Just got my rotary converter going. Got a control box from Wny off of Ebay. Had a old 5hp motor that weighs about 100lbs. Control box works ok but quality lacks a little. Here is some of my readings.  No load A-C 239v ,A-B 238v , B-C 252v   A 4.46 amp, B 8 amp, C 7.41 amp. With the 3hp motor turned on and no load on the mill here are my readings. A-C 240v, A-B 225,  B-C 230v with A 12 amp, B7.45amp, C 14.21 amp. Do those readings seem reasonable, or do I need to do some tweaking?

- - - Updated - - -

I have heard complaints about the noise a converter makes but I changed the bearings in mine because it set outside for years and my fan makes more noise. You could prepare to  leave the shop and not realize it is on.


----------



## Ulma Doctor (Jul 15, 2013)

yes, i would tweak your RPC with capacitors to bring up the low leg.
it's pretty simple to do, i can help if you need it.
mike


----------



## mf294-4 (Jul 20, 2013)

What is the first step?  What value of caps? I assume check it under load.
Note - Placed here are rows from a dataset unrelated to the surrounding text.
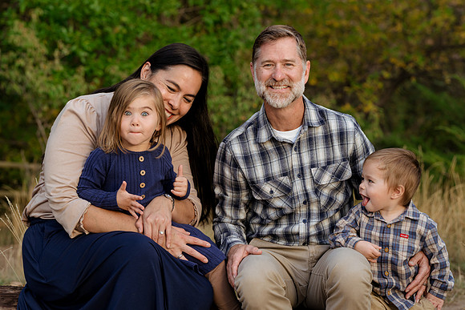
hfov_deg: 20.0
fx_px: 1318
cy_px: 155
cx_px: 232
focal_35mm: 102
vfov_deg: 13.4
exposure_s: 1/200
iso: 640
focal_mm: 102
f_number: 5.6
Light or heavy load?


----------



## Ulma Doctor (Jul 21, 2013)

If you can check it loaded that would be helpful but not a deal breaker.
there is one of 2 ways you can go,
you could buy 2 capacitors and connect one hot leg to low leg,
 the other hot leg to the other capacitor and also join with the low leg.

or

a dual capacitor 40/15 UF air conditioning capacitor (oil filled) even a 30/15 UF would suffice to balance better
to hook up , you put the low leg on 40 and the high legs on 15 and BaddaBing you'll instantly notice a change in sound.
your voltages should be a lot closer...

now keep in mind that you may need to isolate this capacitor from the RPC's starting circuit,
 or you may need to isolate the generated leg from the starting circuit with a momentary switch.
the start circuit may have a larger capacitor that will dump it's charge into the entire system every time a motor starts, if left in circuit.


----------